IV. La résurrection
Durant la première moitié du XIXe siècle, qui voit triompher le style néoclassique des Didot, les caractères de Claude Garamont sont entièrement délaissés. Pourtant, après cette éclipse d’un demi-siècle, les types anciens sont réhabilités, grâce à l’initiative d’un imprimeur lyonnais, Louis Perrin, qui fait graver des caractères imitant ceux de la Renaissance. Perrin lance ainsi dans les années 1850 la mode des caractères dits « elzéviriens », qui réhabilitent les formes anciennes auprès du lectorat français.
Cette évolution conduit Arthur Christian, le directeur de l’Imprimerie nationale, à remettre en usage des types anciens, ceux de Jean Jannon, qui sont diffusés par son établissement sous le nom de « Garamond » à partir de 1900. C’est le début d’une véritable « Garamonomanie » : en l’espace de quelques années, plusieurs dizaines de revivals sont mis en circulation, non seulement en France mais également en Allemagne, en Grande-Bretagne, aux États-Unis et en Italie où ils s’imposent massivement dans la presse, l’édition et la publicité.
L’histoire du « Garamond » accompagne ainsi la mutation des industries graphiques tout au long du XXe siècle depuis l’arrivée des fondeuses-composeuses mécaniques jusqu’à l’informatique, en passant par la photocomposition.
65. 1847 : une erreur d’attribution« Spécimen des caractères romains employés par l'Imprimerie royale de 1640 à 1846 » dans [Eugène Burnouf]. Notice sur les types étrangers du spécimen de l’Imprimerie royale. – Paris : Imprimerie royale, 1847.
Étonnamment intégré à une Notice sur les types étrangers, ce tableau synoptique présente l’ensemble des caractères latins en usage à l’Imprimerie royale. Repris à l’identique dans l’Histoire de l’Imprimerie impériale de France de François Duprat en 1861, il connaît une diffusion relativement large et est à l’origine d’un important quiproquo : dans la colonne de gauche, les « Caractères de l’Université » commandés à Jean Jannon en 1641 (n° 53 et 54) sont attribués à Claude « Garamond », et datés par erreur de 1540. Cette attribution erronée fera longtemps autorité : dès lors, les types de Jean Jannon passeront pour le modèle original du « Garamond ».

## Activités
[a] Présentez sous forme de liste plus brève le paragraphe de l'extrait qui commence par « Cette évolution conduit Arthur Christian », en conservant ses faits principaux.
[b] Recopiez le passage de l'extrait allant de « Cette évolution conduit » à « et la publicité. ».
[c] Répondez à ces questions d'après l'extrait.
(i) Quel imprimeur lyonnais fait graver des caractères imitant ceux de la Renaissance ?
(ii) À partir de quelle année l'Imprimerie nationale diffuse-t-elle les types de Jean Jannon sous le nom de « Garamond » ?
(iii) En quelle année les « Caractères de l'Université » ont-ils été commandés à Jean Jannon ?

## Documents présentés
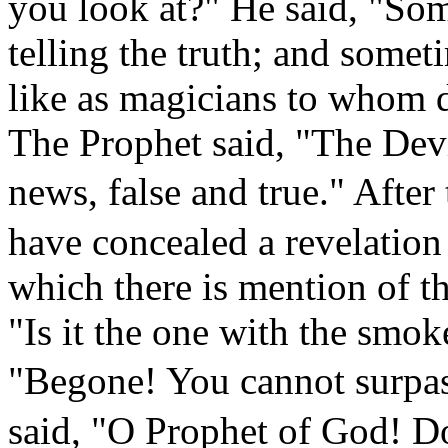
you look at?" He said, "So
telling the truth; and somet
like as magicians to whom d
The Prophet said, "The Dev
news, false and true." After 
have concealed a revelation
which there is mention of t
"Is it the one with the smok
"Begone! You cannot surpa
said, "O Prophet of God! Do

## Réponses par activité
[a]
- Arthur Christian, directeur de l'Imprimerie nationale, remet en usage les types anciens de Jean Jannon, diffusés sous le nom de « Garamond » à partir de 1900.
- Commence alors une « Garamonomanie » : en quelques années, plusieurs dizaines de revivals circulent en France, en Allemagne, en Grande-Bretagne, aux États-Unis et en Italie.
- Ces caractères s'imposent massivement dans la presse, l'édition et la publicité.

[b]
Cette évolution conduit Arthur Christian, le directeur de l’Imprimerie nationale, à remettre en usage des types anciens, ceux de Jean Jannon, qui sont diffusés par son établissement sous le nom de « Garamond » à partir de 1900. C’est le début d’une véritable « Garamonomanie » : en l’espace de quelques années, plusieurs dizaines de revivals sont mis en circulation, non seulement en France mais également en Allemagne, en Grande-Bretagne, aux États-Unis et en Italie où ils s’imposent massivement dans la presse, l’édition et la publicité.

[c]
(i) Louis Perrin.
(ii) 1900.
(iii) 1641.